■ Input data ■
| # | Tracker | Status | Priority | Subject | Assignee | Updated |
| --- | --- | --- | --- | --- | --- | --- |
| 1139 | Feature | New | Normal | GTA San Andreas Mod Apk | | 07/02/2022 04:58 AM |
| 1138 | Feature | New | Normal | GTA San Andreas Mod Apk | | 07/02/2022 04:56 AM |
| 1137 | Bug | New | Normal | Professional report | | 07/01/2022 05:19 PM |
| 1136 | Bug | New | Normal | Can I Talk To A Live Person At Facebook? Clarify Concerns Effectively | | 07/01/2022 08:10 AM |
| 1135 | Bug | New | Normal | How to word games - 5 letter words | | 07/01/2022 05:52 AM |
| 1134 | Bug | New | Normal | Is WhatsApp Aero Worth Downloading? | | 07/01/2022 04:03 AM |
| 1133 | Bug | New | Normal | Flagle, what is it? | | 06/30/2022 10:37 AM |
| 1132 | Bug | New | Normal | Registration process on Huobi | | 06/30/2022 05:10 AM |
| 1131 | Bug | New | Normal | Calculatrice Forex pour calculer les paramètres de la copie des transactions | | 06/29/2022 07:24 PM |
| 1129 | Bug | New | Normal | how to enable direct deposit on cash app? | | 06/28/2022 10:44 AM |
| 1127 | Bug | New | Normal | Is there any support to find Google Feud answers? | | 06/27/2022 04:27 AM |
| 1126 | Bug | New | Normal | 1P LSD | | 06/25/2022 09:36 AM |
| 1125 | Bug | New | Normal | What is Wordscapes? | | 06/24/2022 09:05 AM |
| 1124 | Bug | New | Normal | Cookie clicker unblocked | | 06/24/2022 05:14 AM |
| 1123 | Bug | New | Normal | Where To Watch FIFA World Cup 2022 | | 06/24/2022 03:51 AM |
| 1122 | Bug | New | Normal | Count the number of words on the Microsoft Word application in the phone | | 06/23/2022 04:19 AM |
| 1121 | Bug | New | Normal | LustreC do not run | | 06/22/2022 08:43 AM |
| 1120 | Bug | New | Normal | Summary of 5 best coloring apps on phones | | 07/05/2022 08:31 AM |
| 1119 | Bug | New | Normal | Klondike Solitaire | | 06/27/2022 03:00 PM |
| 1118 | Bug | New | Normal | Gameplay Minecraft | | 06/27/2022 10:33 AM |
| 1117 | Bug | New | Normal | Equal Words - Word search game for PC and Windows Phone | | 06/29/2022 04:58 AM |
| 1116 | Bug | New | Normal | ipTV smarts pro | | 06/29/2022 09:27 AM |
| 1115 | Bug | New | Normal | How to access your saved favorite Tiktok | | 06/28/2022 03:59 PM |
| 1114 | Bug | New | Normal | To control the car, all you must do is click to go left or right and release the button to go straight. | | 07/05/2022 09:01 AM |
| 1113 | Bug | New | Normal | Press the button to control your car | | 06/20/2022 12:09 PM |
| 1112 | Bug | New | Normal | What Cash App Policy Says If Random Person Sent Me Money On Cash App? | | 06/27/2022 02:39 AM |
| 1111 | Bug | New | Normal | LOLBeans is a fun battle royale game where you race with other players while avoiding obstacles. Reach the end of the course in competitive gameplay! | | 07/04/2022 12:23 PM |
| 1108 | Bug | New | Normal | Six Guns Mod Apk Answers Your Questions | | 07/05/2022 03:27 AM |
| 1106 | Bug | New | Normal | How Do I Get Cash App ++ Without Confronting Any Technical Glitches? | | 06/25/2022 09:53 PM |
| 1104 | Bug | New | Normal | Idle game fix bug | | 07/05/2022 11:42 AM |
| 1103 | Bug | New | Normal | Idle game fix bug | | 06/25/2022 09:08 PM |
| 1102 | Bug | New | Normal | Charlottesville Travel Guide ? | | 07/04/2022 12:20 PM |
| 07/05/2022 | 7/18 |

■ Problem to work on ■
All lines from the one holding "06/23/2022 04:19 AM |" through the end of the entries need to be given again exactly. Leave out the others.

■ Exercise solution ■
| 1122 | Bug | New | Normal | Count the number of words on the Microsoft Word application in the phone | | 06/23/2022 04:19 AM |
| 1121 | Bug | New | Normal | LustreC do not run | | 06/22/2022 08:43 AM |
| 1120 | Bug | New | Normal | Summary of 5 best coloring apps on phones | | 07/05/2022 08:31 AM |
| 1119 | Bug | New | Normal | Klondike Solitaire | | 06/27/2022 03:00 PM |
| 1118 | Bug | New | Normal | Gameplay Minecraft | | 06/27/2022 10:33 AM |
| 1117 | Bug | New | Normal | Equal Words - Word search game for PC and Windows Phone | | 06/29/2022 04:58 AM |
| 1116 | Bug | New | Normal | ipTV smarts pro | | 06/29/2022 09:27 AM |
| 1115 | Bug | New | Normal | How to access your saved favorite Tiktok | | 06/28/2022 03:59 PM |
| 1114 | Bug | New | Normal | To control the car, all you must do is click to go left or right and release the button to go straight. | | 07/05/2022 09:01 AM |
| 1113 | Bug | New | Normal | Press the button to control your car | | 06/20/2022 12:09 PM |
| 1112 | Bug | New | Normal | What Cash App Policy Says If Random Person Sent Me Money On Cash App? | | 06/27/2022 02:39 AM |
| 1111 | Bug | New | Normal | LOLBeans is a fun battle royale game where you race with other players while avoiding obstacles. Reach the end of the course in competitive gameplay! | | 07/04/2022 12:23 PM |
| 1108 | Bug | New | Normal | Six Guns Mod Apk Answers Your Questions | | 07/05/2022 03:27 AM |
| 1106 | Bug | New | Normal | How Do I Get Cash App ++ Without Confronting Any Technical Glitches? | | 06/25/2022 09:53 PM |
| 1104 | Bug | New | Normal | Idle game fix bug | | 07/05/2022 11:42 AM |
| 1103 | Bug | New | Normal | Idle game fix bug | | 06/25/2022 09:08 PM |
| 1102 | Bug | New | Normal | Charlottesville Travel Guide ? | | 07/04/2022 12:20 PM |
| 07/05/2022 | 7/18 |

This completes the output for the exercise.